The last driver, at the very top of the front baffle, is a 5″ hybrid aluminum ribbon super-tweeter. A bespoke driver that is the product of the collaboration between two different manufacturers, its bandwidth begins at 20kHz and extends up past 60kHz, and it too receives its signal from the G.A.I.N. fourth-order network.

Moving to the top center of the rear baffle, we find the ambience-retrieval array—a feature unique to Von Schweikert loudspeakers. At the very top is the second 5″ hybrid aluminum ribbon super-tweeter, identical to the one on the front baffle, but driven from a different portion of the dividing network.

Immediately below it is a 1″ SEAS aluminum/magnesium-alloy dome tweeter. Featuring an optimally shaped dome, wide SONOMEX surround, and an immensely powerful magnet system, it leverages a stiff, stable rear chamber, optimal acoustic damping, and its proprietary DXT lens system to improve directivity, off-axis response, integration, and baffle diffraction. Chosen in part for its moderately low crossover frequency, it is an ideal driver to deliver the benefits derived from VSA’s proprietary A.I.R. and G.A.I.N. circuitry.

Von Schweikert Audio Ultra 9 Loudspeaker

Moving to the very bottom of the much wider back-baffle, we find another remarkable driver, the 15″ subwoofer. Formed from thick, one-piece Nomex honeycomb cones covered with woven, heavy-duty glass fibers, these “ultra-still” drivers are remarkably resistant to deformation, while “Tall-boy” rubber surrounds with integrated gaskets maintain driver surface area during extreme excursions. To allow for their 1000-watt power handling capability, increase thermal dissipation, and reduce power compression, large anodized formers and vented pole pieces with under-spider ventilation, and two-layer copper voice coils are employed. The substantial, dual-stacked, high-energy magnets have a large copper sleeve and copper pole cap to help reduce energy storage from induction, and offer the added benefit of lowering overall distortion for “faster” response and lower Qts (total Q). Dual spiders are used to maintain linearity over their full one-and-a-half-inch range of travel, which also helps limit distortion and rocking modes.

Between the SEAS tweeter and the exotic 15″ subwoofer, occupying roughly the middle third of the rear baffle, we find the large silver aluminum plate that houses the dedicated subwoofer amplifier, a highly versatile and granular Room Integration suite, and all wiring connectivity. 

The plate amplifier driving the 15″ subwoofer is a world-class, 1000-watt, Class D design, hand-built specifically for the VSA Ultra products by Channel Islands Audio in Port Hueneme, California. Using only the finest parts and exhibiting a build-quality befitting the exacting standards the Ultra 9 requires, its audio circuit is an advanced full-bridge UcD model, offering exceptional performance, reliability, and high efficiency.

The amplifier IEC socket is located on the lower left of this panel and two sets of speaker binding posts on the lower right. The lower set of posts feeds both the input board on the CI Audio amplifier and the passive crossover board for the woofers. The upper set of binding posts feeds the crossover boards for the midrange, front tweeter, ribbon super-tweeter, and the rear ambient array.

• [TASK DESCRIPTION]
Please answer these questions from the loudspeaker description above:
(a) At what frequency does the bandwidth of the front ribbon super-tweeter begin?
(b) Which company hand-builds the plate amplifier that drives the 15″ subwoofer?
(c) Where on the panel is the amplifier IEC socket located?

[Stored records]

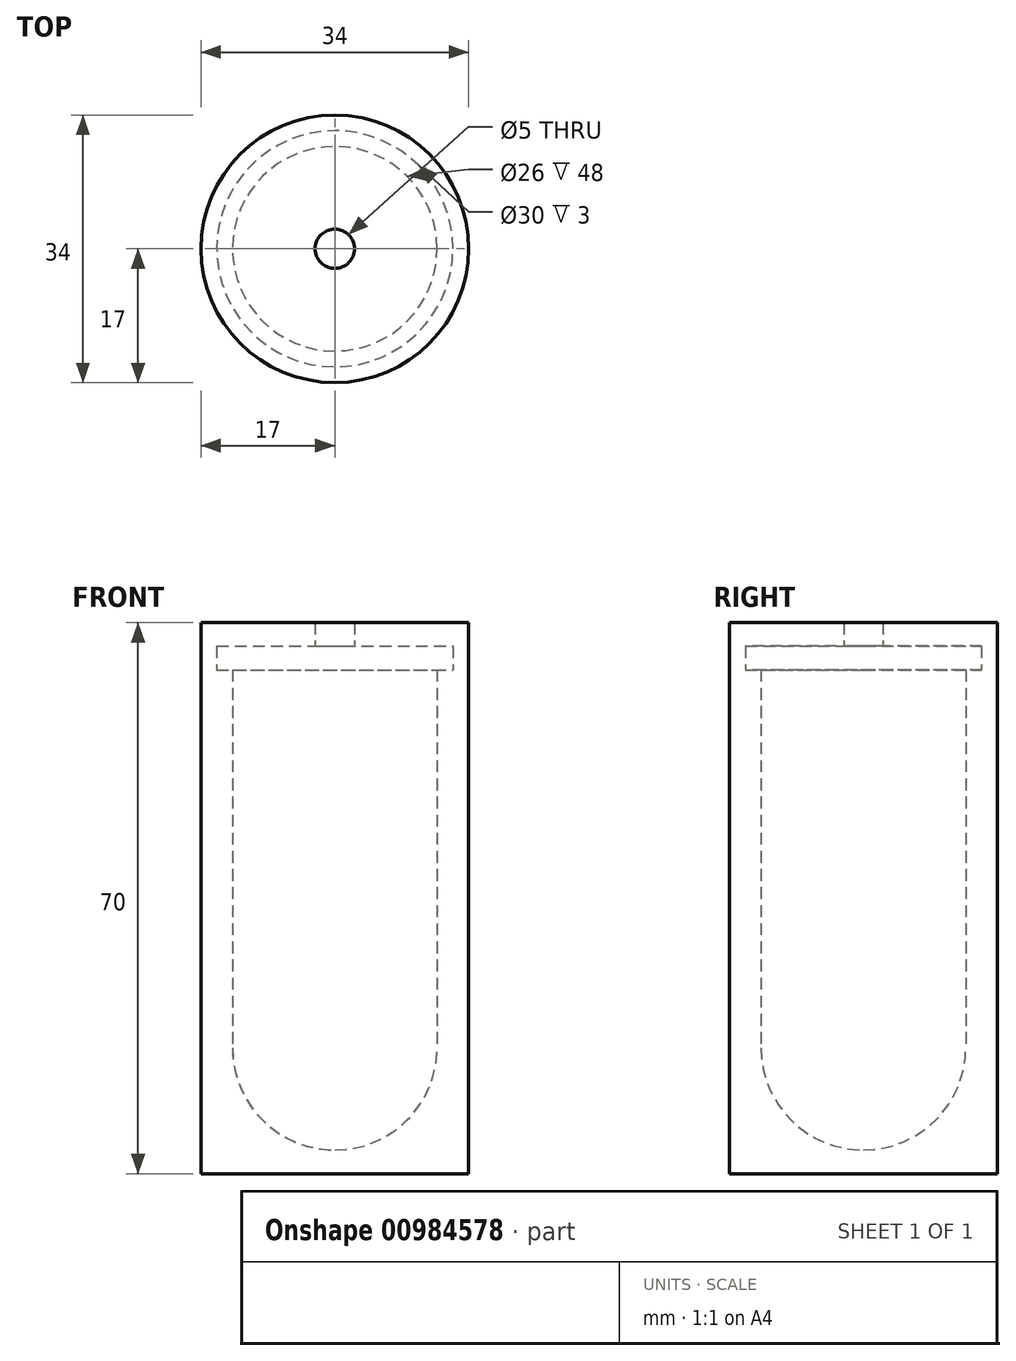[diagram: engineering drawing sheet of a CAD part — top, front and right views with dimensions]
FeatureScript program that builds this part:
annotation { "Feature Type Name" : "Feature", "Feature Type Description" : "" }
export const myFeature = defineFeature(function(context is Context, id is Id, definition is map)
    precondition{}
    {
        {
            var Q0;
            Q0=qCreatedBy(makeId("Front.planeOp"),FACE);
            var sketch = newSketch(context, id + "F0", { "sketchPlane" : qUnion([Q0])});
            skLineSegment(sketch, "E0.bottom", {"start": v(-13, 25.5) * mm, "end": v(13, 25.5) * mm});
            skLineSegment(sketch, "E0.top", {"start": v(-13, -25.5) * mm, "end": v(13, -25.5) * mm});
            skLineSegment(sketch, "E0.left", {"start": v(-13, 25.5) * mm, "end": v(-13, -25.5) * mm});
            skLineSegment(sketch, "E0.right", {"start": v(13, 25.5) * mm, "end": v(13, -25.5) * mm});
            skPoint(sketch, "E0.middle", {"position": v(0, 0) * mm});
            skLineSegment(sketch, "E1.bottom", {"start": v(-17, 28.5) * mm, "end": v(17, 28.5) * mm});
            skLineSegment(sketch, "E1.top", {"start": v(-17, -41.5) * mm, "end": v(17, -41.5) * mm});
            skLineSegment(sketch, "E1.left", {"start": v(-17, 28.5) * mm, "end": v(-17, -41.5) * mm});
            skLineSegment(sketch, "E1.right", {"start": v(17, 28.5) * mm, "end": v(17, -41.5) * mm});
            skLineSegment(sketch, "E2", {"start": v(0, -41.5) * mm, "end": v(0, -25.5) * mm});
            skLineSegment(sketch, "E3", {"start": v(0, 25.5) * mm, "end": v(0, 28.5) * mm, "construction": true});
            skLineSegment(sketch, "E4.bottom", {"start": v(15, 25.5) * mm, "end": v(-15, 25.5) * mm});
            skLineSegment(sketch, "E4.top", {"start": v(15, 22.5) * mm, "end": v(-15, 22.5) * mm});
            skLineSegment(sketch, "E4.left", {"start": v(15, 25.5) * mm, "end": v(15, 22.5) * mm});
            skLineSegment(sketch, "E4.right", {"start": v(-15, 25.5) * mm, "end": v(-15, 22.5) * mm});
            skPoint(sketch, "E4.middle", {"position": v(0, 24) * mm});
            skCircle(sketch, "E5", {"center": v(0, -25.5) * mm, "radius": 13 * mm});
            skLineSegment(sketch, "E6.bottom", {"start": v(-2.5, 28.5) * mm, "end": v(2.5, 28.5) * mm});
            skLineSegment(sketch, "E6.top", {"start": v(-2.5, 25.5) * mm, "end": v(2.5, 25.5) * mm});
            skLineSegment(sketch, "E6.left", {"start": v(-2.5, 28.5) * mm, "end": v(-2.5, 25.5) * mm});
            skLineSegment(sketch, "E6.right", {"start": v(2.5, 28.5) * mm, "end": v(2.5, 25.5) * mm});
            skPoint(sketch, "E6.middle", {"position": v(0, 27) * mm});
            skSolve(sketch);
        }
        {
            var Q0;
            {var subQ13=sQuery(id+"F0.wireOp",EDGE,"E1.left");Q0=makeQuery(id+"F0.imprint","IMPRINT",FACE,{"disambiguationData":[TD([[makeQuery(id+"F0.imprint","IMPRINT",EDGE,{"derivedFrom":subQ13}),1.0]])]});}
            var Q1;
            {var subQ0=sQuery(id+"F0.wireOp",EDGE,"hNINBkxJ-5WCb-KVtc-u2JZ-lkiryCvmdN34.left");Q1=makeQuery(id+"F0.imprint","IMPRINT",FACE,{"disambiguationData":[TD([[makeQuery(id+"F0.imprint","IMPRINT",EDGE,{"derivedFrom":subQ0}),1.0]])]});}
            var Q2;
            Q2=sQuery(id+"F0.wireOp",EDGE,"E2");
            revolve(context, id + "F1", {"surfaceOperationType" : NewSurfaceOperationType.NEW, "entities" : qUnion([Q0, Q1]), "axis" : qUnion([Q2]), "revolveType" : RevolveType.FULL});
        }
    });
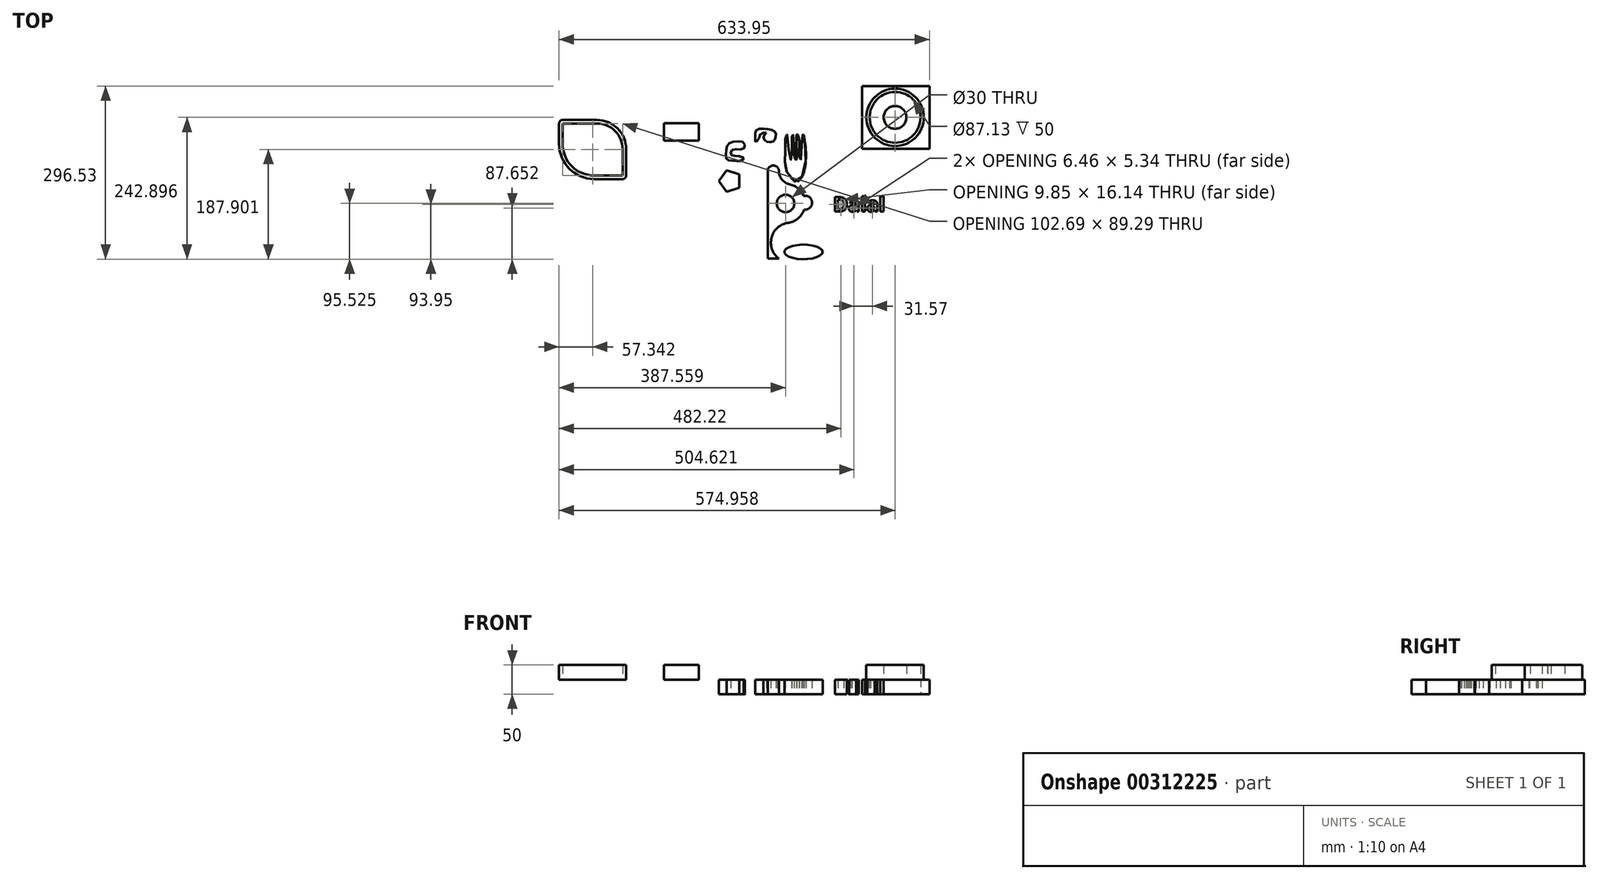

• [CORRECT RESPONSE]
(a) 20kHz
(b) Channel Islands Audio, in Port Hueneme, California
(c) On the lower left of the panel